A classical choice for the feature vector is \(\phi_j(x) = x^{j-1}\). In this way, for a given \(K>0\), \(\phi(x)\) represents the vector of the first \(K\) monomial in \(x\), i.e.

\[ \phi(x) = [1, x, x^2, \dots, x^{K-1}]^T \]

and \(f_\theta(x)\) is a \(K-1\)-th degree polynomial. For this reason, \(f_\theta(x)\) is called polynomial regression model for this choice of \(\phi_j(x)\).

When the loss function \(\ell(\theta; X, Y)\) is the Mean Squared Error, training a polynomial regression model is similar to the training of the linear regression model. In particular, if:

\[\begin{split} \Phi(X) = \begin{bmatrix} 1 & 1 & \dots & 1 \\ x^1 & x^2 & \dots & x^N \\ (x^1)^2 & (x^2)^2 & \dots & (x^N)^2 \\ \vdots & \vdots & \dots & \vdots \\ (x^1)^{K-1} & (x^2)^{K-1} & \dots & (x^N)^{K-1} \end{bmatrix}, \qquad Y = \begin{bmatrix} y^1 & y^2 & \dots & y^N \end{bmatrix}, \end{split}\]

then:

\[ \ell(\theta; X, Y) = \frac{1}{N} || \Phi(X)^T \theta - Y ||_2^2, \]

whose normal equations read:

\[ \Phi(X)\Phi(X)^T \theta = \Phi(X) Y. \]
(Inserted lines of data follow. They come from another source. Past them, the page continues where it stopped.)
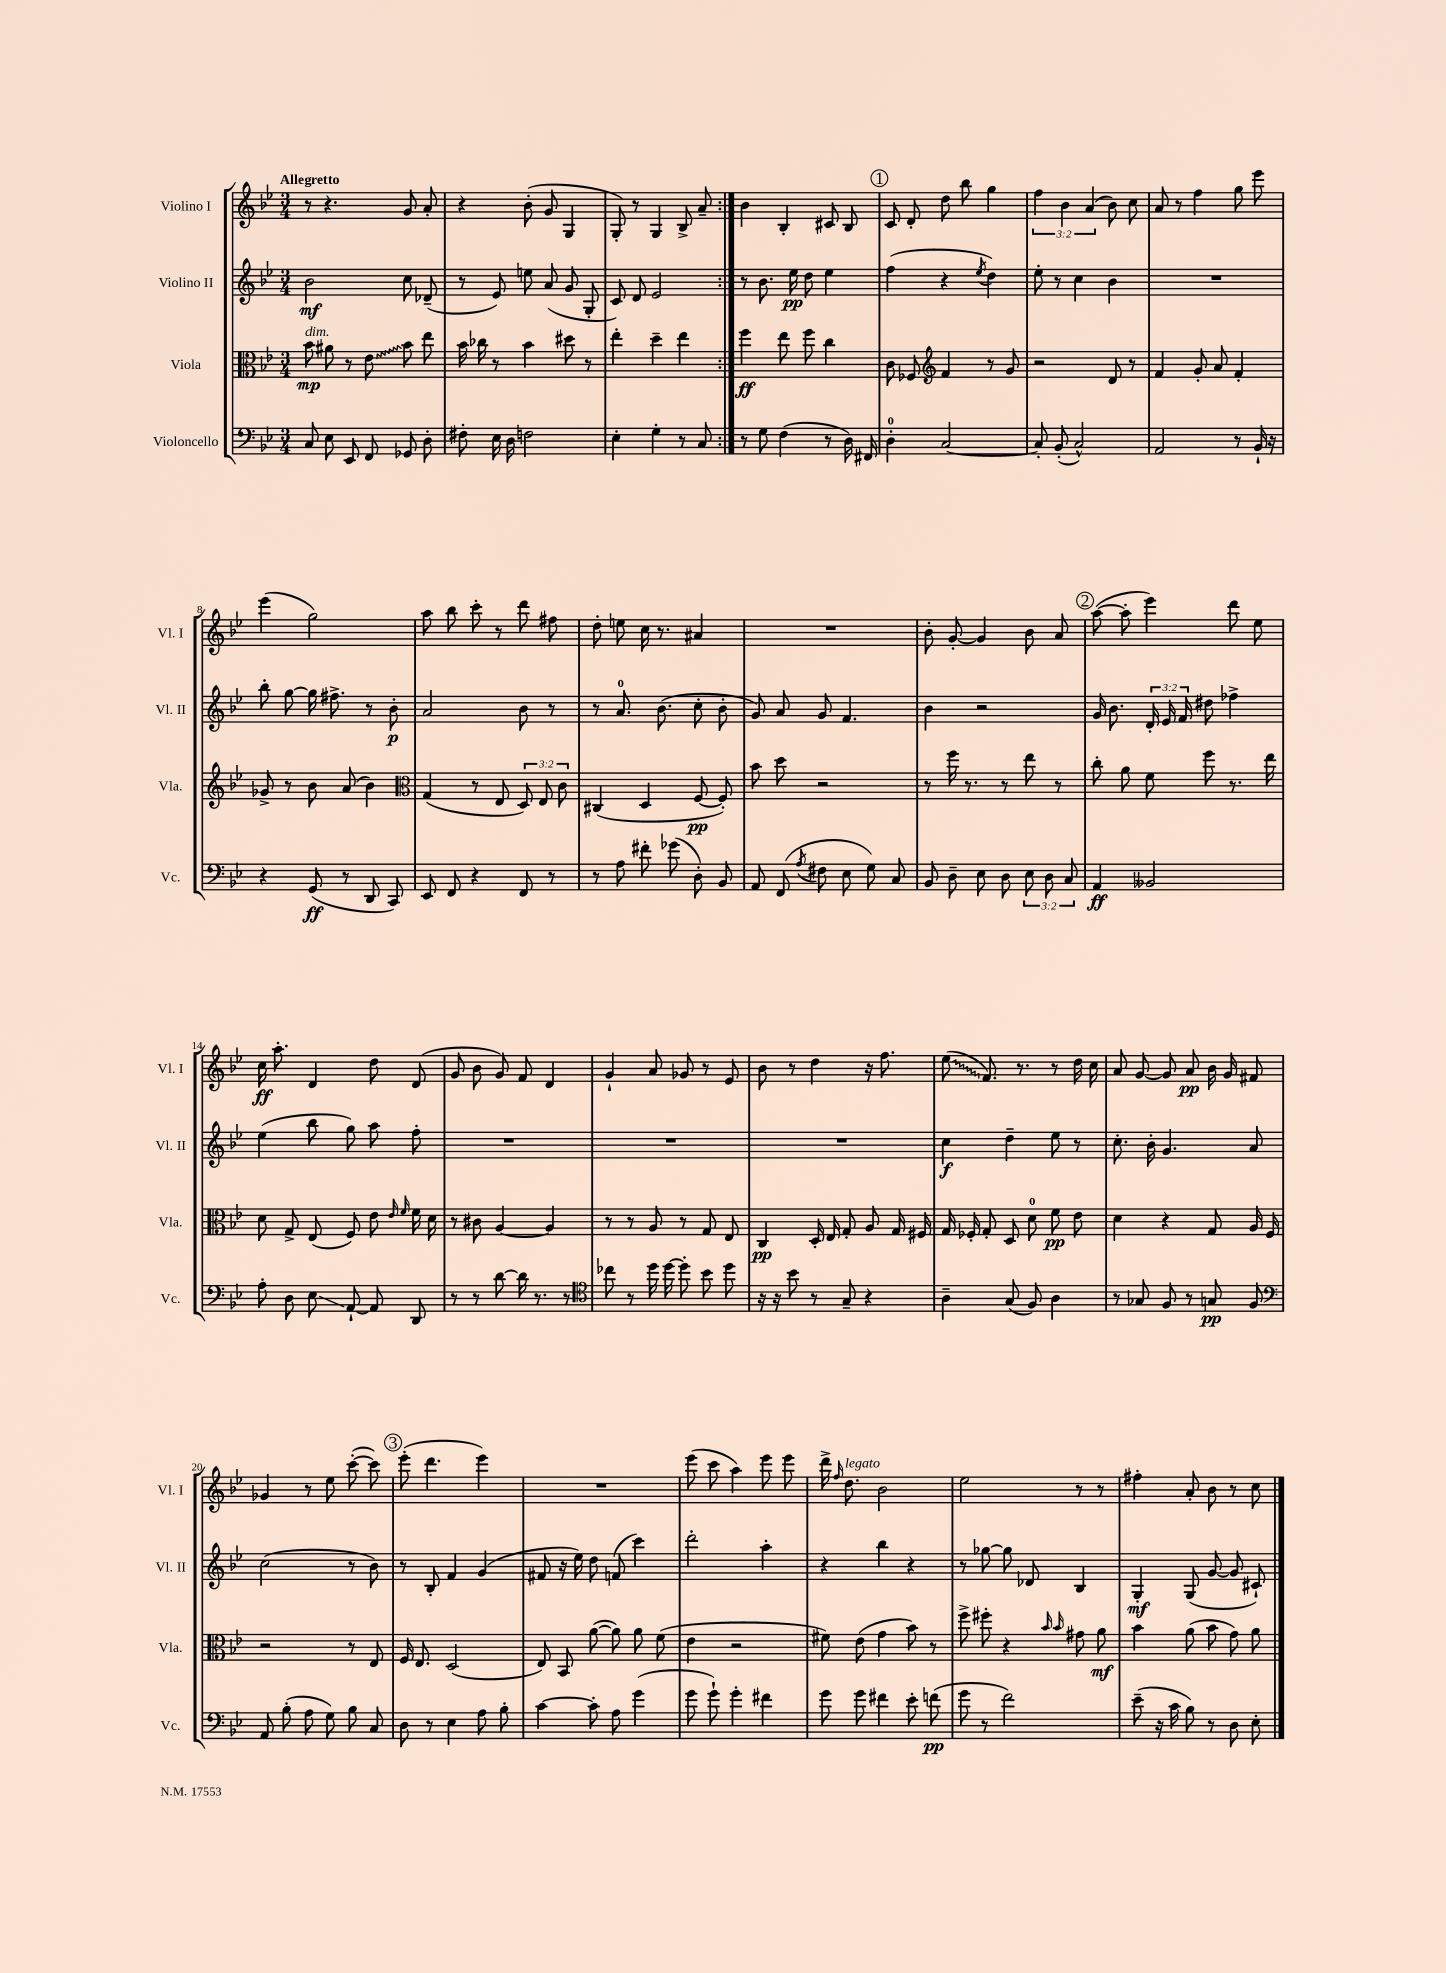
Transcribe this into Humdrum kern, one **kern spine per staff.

**kern	**kern	**kern	**kern
*staff4	*staff3	*staff2	*staff1
*clefF4	*clefC3	*clefG2	*clefG2
*k[b-e-]	*k[b-e-]	*k[b-e-]	*k[b-e-]
*M3/4	*M3/4	*M3/4	*M3/4
8C	8b-	2b-	8r
8E-	8a#	.	4.r
8EE-	8r	.	.
8FF	8e-	.	.
8GG-	8b-	8cc	8g
8D'	8ee-	(8d-~	8a'
=	=	=	=
8F#'	16b-	8r	4r
.	16cc-	.	.
16E-	8r	8e-)	.
16D	.	.	.
2F	4b-	8ee	(8b-'
.	.	(8a	8g
.	8dd#	8g	4G
.	8r	8G'	.
=	=	=	=
4E-'	4ee-'	8c)	8G')
.	.	8d	8r
4G'	4dd~	2e-	4G
8r	4ee-	.	8B-^
8C	.	.	8a~
=:|!	=:|!	=:|!	=:|!
8r	4ff	8r	4b-
8G	.	8.b-	.
(4F	8ee-	.	4B-'
.	.	16ee-	.
.	8ff	8dd	.
8r	4cc	4ee-	8c#
16D)	.	.	8B-
16FF#	.	.	.
=	=	=	=
4D'	8c	(4ff	8c
.	8F-	.	8d'
*	*clefG2	*	*
[2C	4f	4r	8dd
.	.	.	8bb-
.	.	8qee-	.
.	8r	4dd)	4gg
.	8g	.	.
=	=	=	=
8C']	2r	8ee-'	6ff
(8BB-'	.	8r	.
.	.	.	6b-
2C^^)	.	4cc	.
.	.	.	(6a
.	8d	4b-	8b-)
.	8r	.	8cc
=	=	=	=
2AA	4f	2.r	8a
.	.	.	8r
.	8g'	.	4ff
.	8a	.	.
8r	4f'	.	8gg
16BB-`	.	.	8eee-
16r	.	.	.
=	=	=	=
4r	8g-^	8bb-'	(4eee-
.	8r	[8gg	.
(8GG	8b-	16gg]	2gg)
.	.	8.ff#^	.
8r	(8a	.	.
8DD	4b-)	8r	.
8CC)	.	8b-'	.
=	=	=	=
*	*clefC3	*	*
8EE-	(4G	2a	8aa
8FF	.	.	8bb-
4r	8r	.	8ccc'
.	8E-	.	8r
8FF	12D)	8b-	8ddd
.	12E-	.	.
8r	.	8r	8ff#
.	12c	.	.
=	=	=	=
8r	(4C#	8r	8dd'
8A	.	8.a	8ee
8f#'	4D	.	16cc
.	.	(8.b-	8.r
(8g-	.	.	.
8D')	[8F	8cc'	4a#
8BB-	8F'])	8b-'	.
=	=	=	=
8AA	8b-	8g)	2.r
(8FF	8dd	8a	.
8qA	.	.	.
8F#	2r	8g	.
8E-	.	4.f	.
8G)	.	.	.
8C	.	.	.
=	=	=	=
8BB-	8r	4b-	8b-'
8D~	16ff	.	[8g'
.	8.r	.	.
8E-	.	2r	4g]
8D	8r	.	.
12E-	8ee-	.	8b-
12D	.	.	.
.	8r	.	8a
12C	.	.	.
=	=	=	=
4AA	8cc'	16g	([8aa
.	.	8.b-	.
.	8a	.	8aa']
2BB--	8f	24d'	4eee-)
.	.	24e-	.
.	.	24f	.
.	8ff	8dd#	.
.	8.r	4ff-^	8ddd
.	.	.	8ee-
.	16ee-	.	.
=	=	=	=
8A'	8d	(4ee-	16cc
.	.	.	8.aa'
8D	8G^	.	.
8E-	(8E-	8bb-	4d
[8AA`	8F)	8gg)	.
8AA]	8e-	8aa	8dd
.	16qqe-	.	.
.	16qqf	.	.
8DD	16f	8ff'	(8d
.	16d	.	.
=	=	=	=
8r	8r	2.r	8g
8r	8c#	.	8b-
[8d	[4A	.	8g)
16d]	.	.	8f
8.r	.	.	.
.	4A]	.	4d
8r	.	.	.
=	=	=	=
*clefC4	*	*	*
8cc-	8r	2.r	4g`
8r	8r	.	.
16dd	8A	.	8a
[16dd	.	.	.
8dd']	8r	.	8g-
8b-	8G	.	8r
8dd	8E-	.	8e-
=	=	=	=
16r	4C	2.r	8b-
16r	.	.	.
8b-	.	.	8r
8r	16D'	.	4dd
.	16E-	.	.
8G~	8G'	.	.
4r	8A	.	16r
.	.	.	8.ff
.	16G	.	.
.	16F#	.	.
=	=	=	=
4A~	16G	4cc	(8ee-
.	16F-'	.	.
.	8G'	.	8.f)
(8G	8D	4dd~	.
.	.	.	8.r
8F)	8d	.	.
4A	8f	8ee-	8r
.	8e-	8r	16dd
.	.	.	16cc
=	=	=	=
8r	4d	8.cc'	8a
8G-	.	.	[8g
.	.	16b-'	.
8F	4r	4.g	8g]
8r	.	.	8a
8G	8G	.	16b-
.	.	.	16g
8F	16A	8a	8f#
.	16F	.	.
=	=	=	=
*clefF4	*	*	*
8AA	2r	(2cc	4g-
(8B-'	.	.	.
8A	.	.	8r
8G)	.	.	8ee-
8B-	8r	8r	([8ccc'
8C	8E-	8b-)	8ccc])
=	=	=	=
8D	16F	8r	(8eee-'
.	8.E-	.	.
8r	.	8B-'	4.ddd
4E-	(2D	4f	.
8A	.	(4g	4eee-)
8B-'	.	.	.
=	=	=	=
[4c	8E-)	8f#	2.r
.	8BB-	16r	.
.	.	16ee-)	.
8c']	([8a	8dd	.
8A	8a])	(8f	.
(4g	8a	4ccc)	.
.	(8f	.	.
=	=	=	=
8g	4e-	2ddd'	(8eee-
8g`)	.	.	8ccc
4g'	2r	.	4aa)
4f#	.	4aa'	8eee-
.	.	.	8eee-
=	=	=	=
8g	8f#)	4r	16ddd^
.	.	.	16qqff
.	.	.	8.dd
8g	(8e-	.	.
4f#	4g	4bb-	2b-
8e-'	8b-)	4r	.
(8f	8r	.	.
=	=	=	=
8g	8ff^	8r	2ee-
8r	8ff#'	[8gg-	.
2f)	4r	8gg-]	.
.	.	8d-	.
.	16qqb-	.	.
.	16qqb-	.	.
.	8g#	4B-	8r
.	8a	.	8r
=	=	=	=
(8e-~	4b-	4G'	4ff#'
16r	.	.	.
16c	.	.	.
8B-)	(8a	(8G	8a'
8r	8b-	[8g	8b-
8D	8g)	8g]	8r
8E-'	8a	8c#`)	8cc
==	==	==	==
*-	*-	*-	*-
Exercise: Train a polynomial regression model over the data above. Try different values for the polynomial degree \(K\). Compare the results with the polynomial: \(f(x) = 4x^2 - 3x^4\). What do you observe for large values of \(K\) (e.g. \(K=8\))? Repeat the experiment by training it on the data from poly_regression_large.csv. Do you observe something?